We also got to see seven
teenagers present their collective theater piece about the importance of
education. Not exactly Emmy Award material, but fun and well-done. We all then
gathered in the outdoor gazebo and I led a variety of songs (including the
Banana Song which I learned really does come from Nicaragua, but from the East
Coast where there is Black Carib population), a few clapping plays and a
percussion piece with Snowball dancing where our kids coaxed the locals into
dancing. Delightful!
From there, the mandatory
soccer game on the small dirt field. Another group of our kids who had been
working in the neighboring garden building a fence came over hot, dirty, sweaty
and satisfied with useful work well-done and while the soccer game went on and
the new-found friends where taking photos, there was a spontaneous reprise of
the Cabezon/Gigantica dance and music.
Need I tell you I was in
Heaven? These are precisely the moments I’ve searched out my whole life— in
India, in Nepal, in Java and Bali, in Japan, in Austria, Spain, Brazil, Ghana
and just about everywhere I go, these festivals blending music, dance, art,
drama, ritual that somehow seemed so essential to human culture and that I tried
in my own modest way to bring to our little school community in urban San
Francisco. And it certainly is one of the things that sets our school apart—our
welcoming Opening Ceremony, powerful Halloween ritual, moving Martin Luther
King celebration, joyful Samba Contest (it’s today!) and multi-faceted Closing
Ceremonies. Amidst the pushes and pulls of the “sit down, shut up and answer
the questions” notions of schooling, we’ve maintained a four-decade commitment
to such events and they only keep getting better over time.

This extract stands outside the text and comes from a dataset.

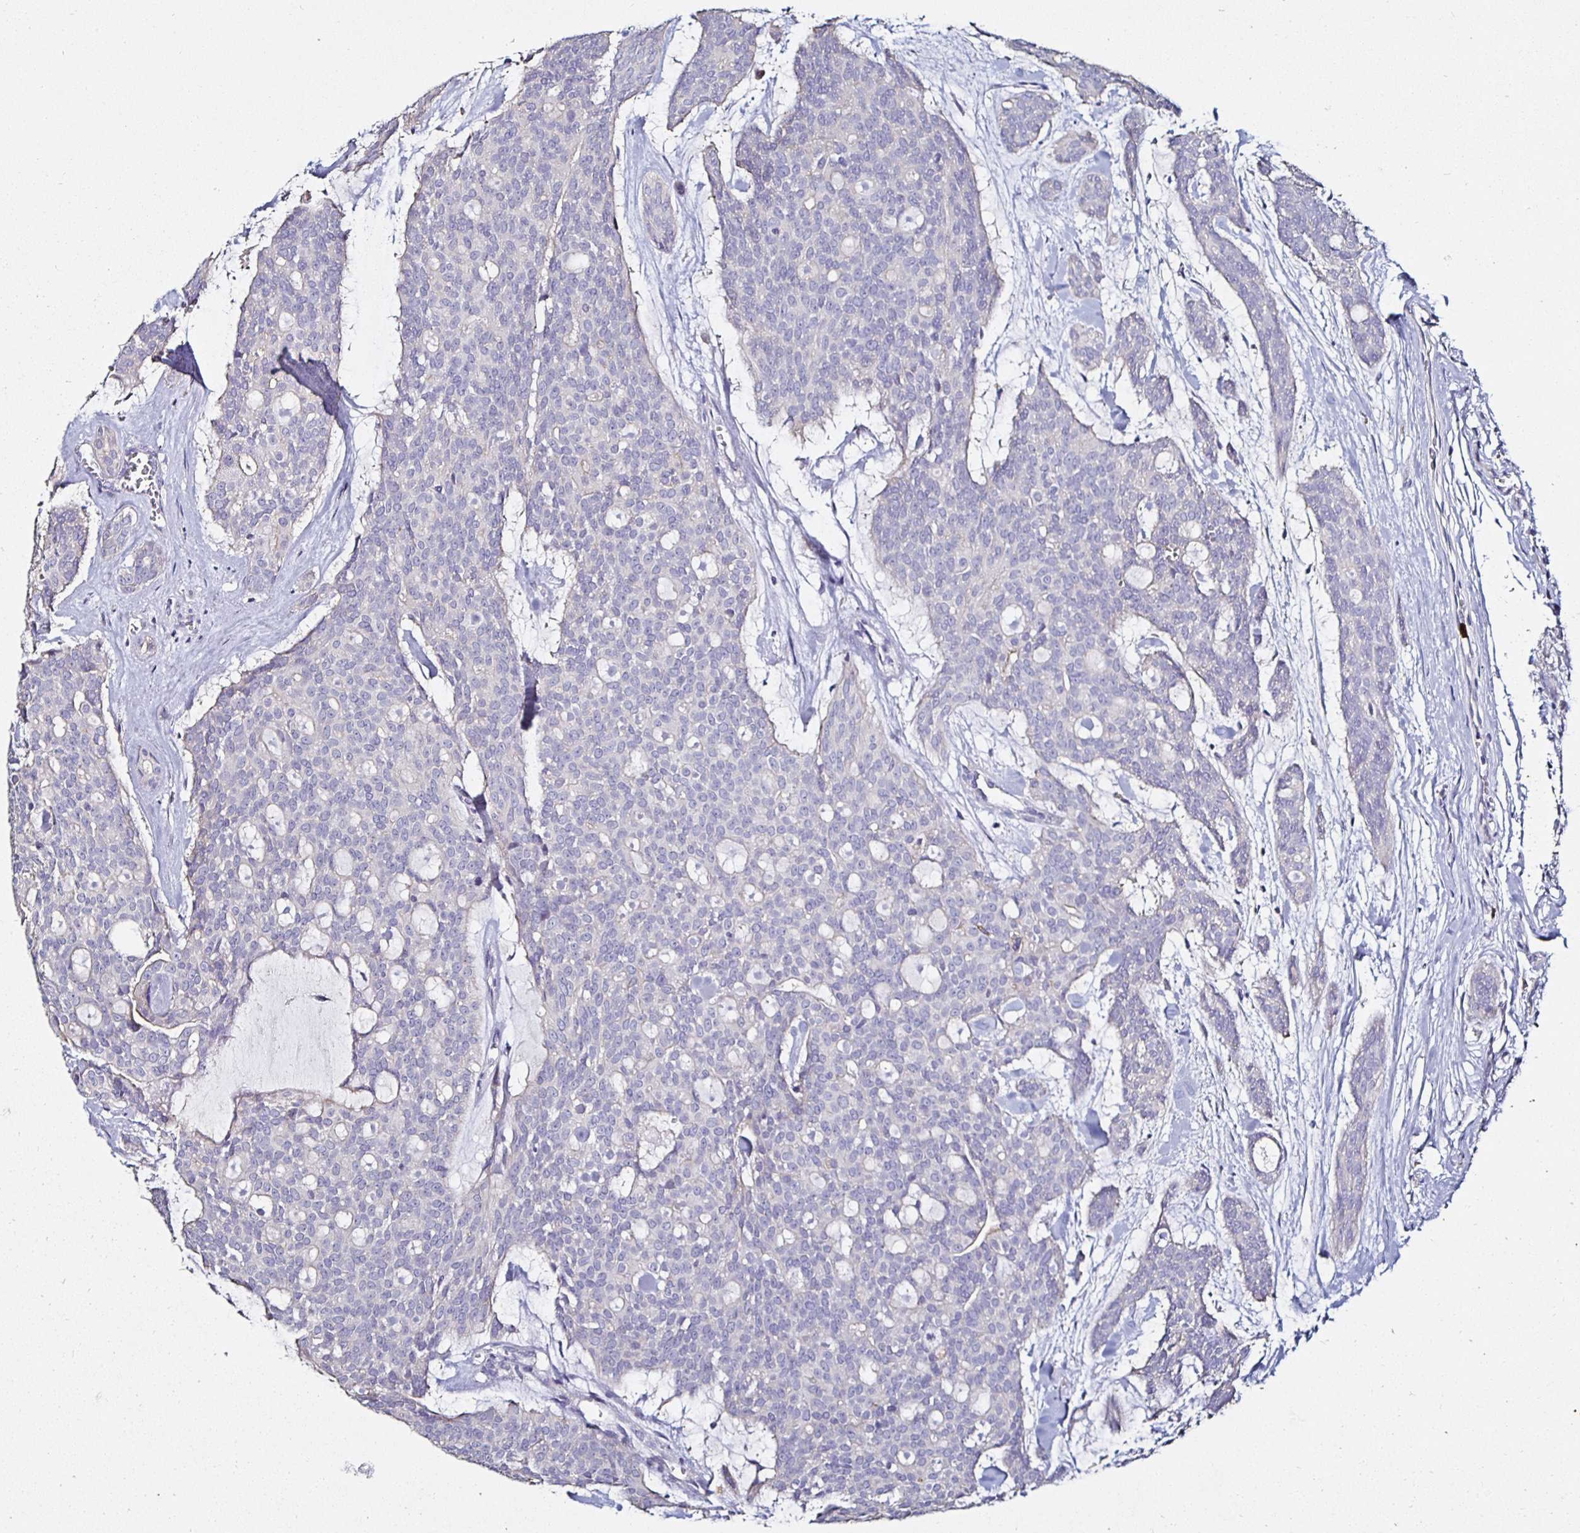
{"staining": {"intensity": "negative", "quantity": "none", "location": "none"}, "tissue": "head and neck cancer", "cell_type": "Tumor cells", "image_type": "cancer", "snomed": [{"axis": "morphology", "description": "Adenocarcinoma, NOS"}, {"axis": "topography", "description": "Head-Neck"}], "caption": "High magnification brightfield microscopy of adenocarcinoma (head and neck) stained with DAB (3,3'-diaminobenzidine) (brown) and counterstained with hematoxylin (blue): tumor cells show no significant staining.", "gene": "TLR4", "patient": {"sex": "male", "age": 66}}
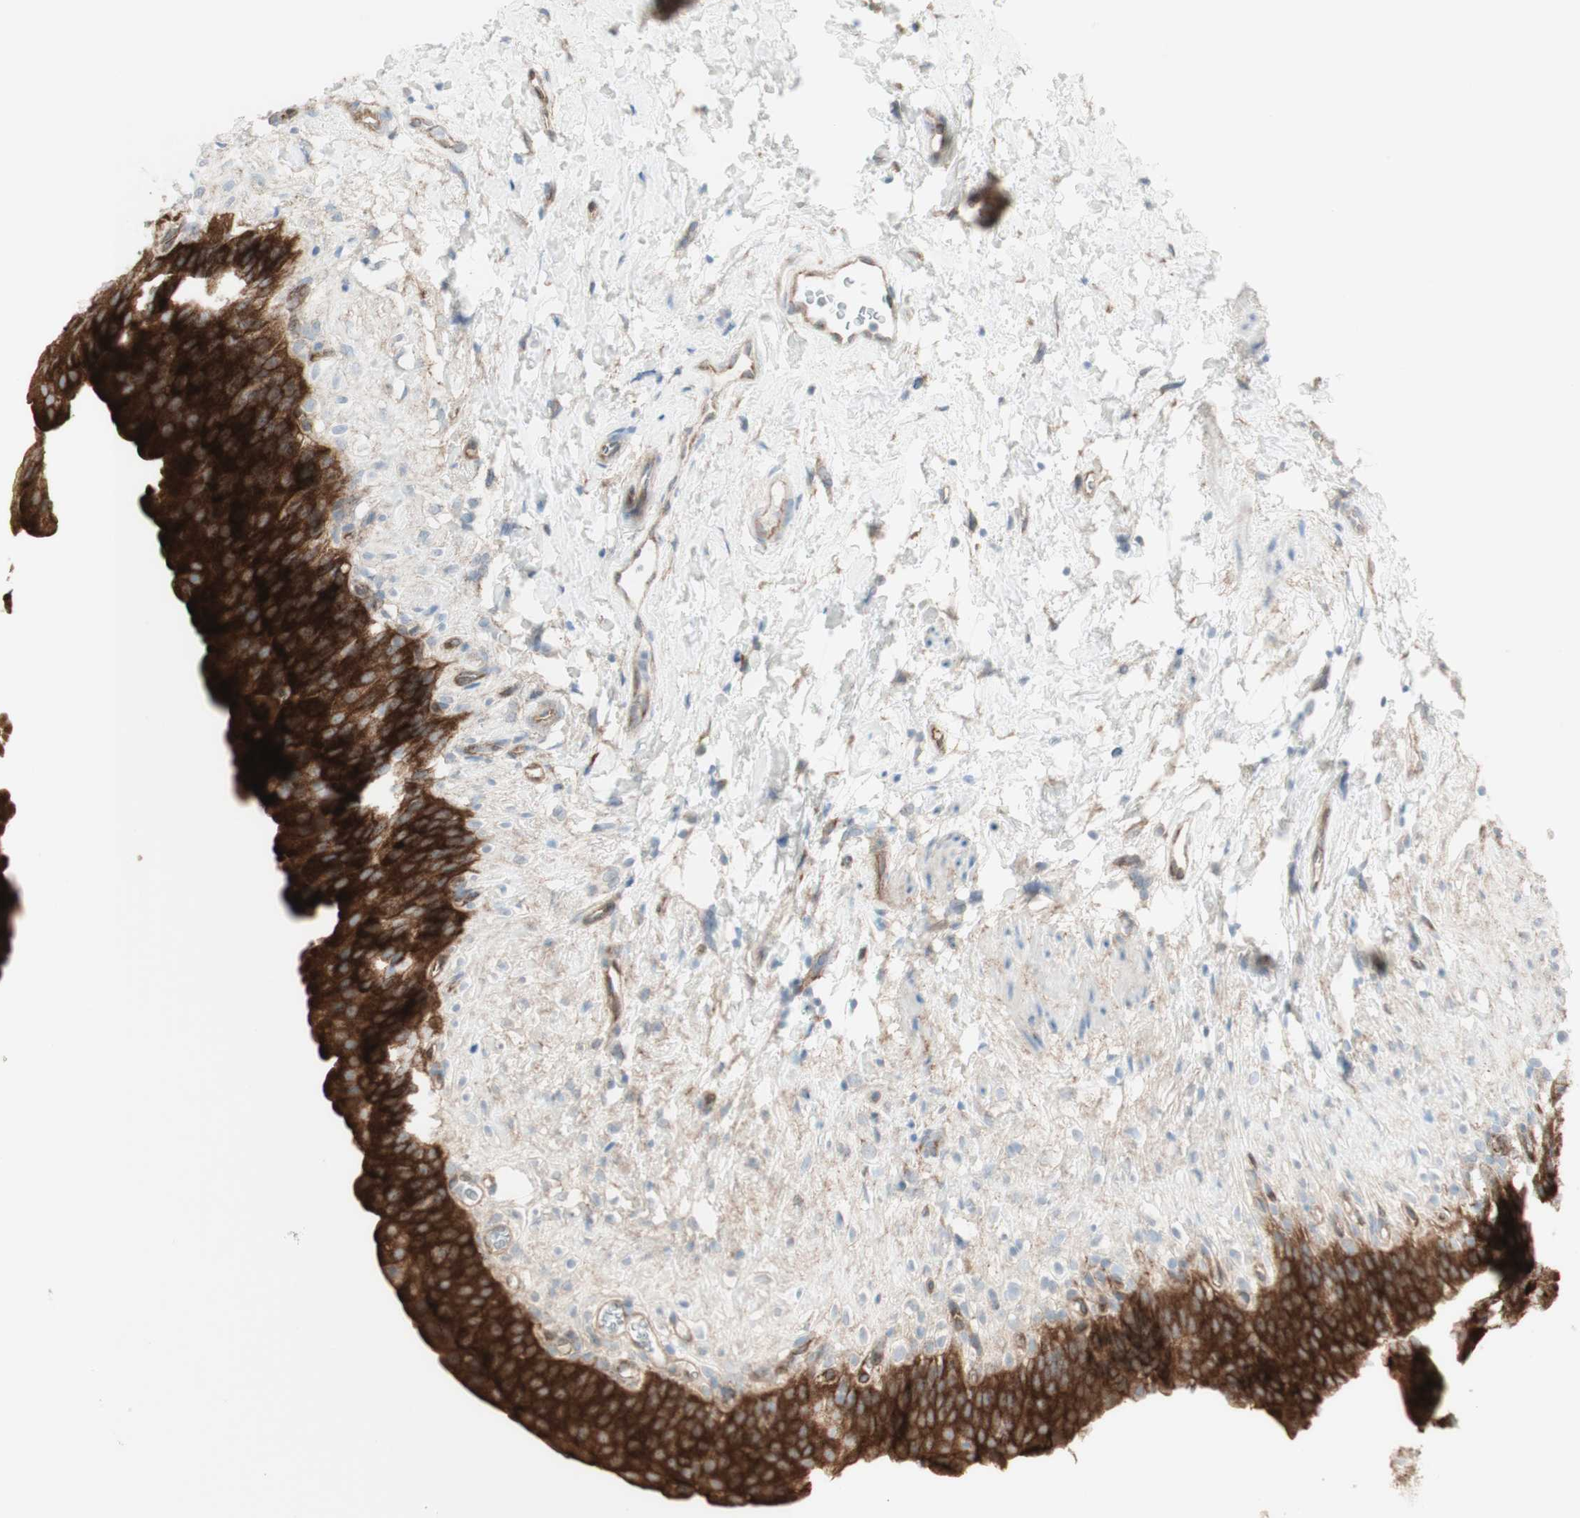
{"staining": {"intensity": "strong", "quantity": ">75%", "location": "cytoplasmic/membranous"}, "tissue": "urinary bladder", "cell_type": "Urothelial cells", "image_type": "normal", "snomed": [{"axis": "morphology", "description": "Normal tissue, NOS"}, {"axis": "topography", "description": "Urinary bladder"}], "caption": "Urinary bladder stained with immunohistochemistry (IHC) shows strong cytoplasmic/membranous positivity in approximately >75% of urothelial cells. Nuclei are stained in blue.", "gene": "MYO6", "patient": {"sex": "female", "age": 79}}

While waiting for the bus,
time stopped and everything just clicked. The kids were so happy. They had
connected with the locals through the age-old practices of shared work, shared
play and shared music and dance. They had spent an afternoon in the beautiful
countryside, mangos falling on hot tin roofs, cows and horse ambling by,
chiekens and roosters wandering around them, enjoyed the rhythms of drums and
physical labors and kicking soccer balls. There we were, wholly in the moment,
acclimated to the climate, the culture, each other. No teacher tricks to get
the kids to listen, to cajole and scare them into good behavior, no distinction
between adult and child, rural Nicaraguan and urban San Franciscan, teacher and
student, just fellow humans sharing an afternoon together with laughter, awe
and fellow-feeling. An afternoon to cherish and remember.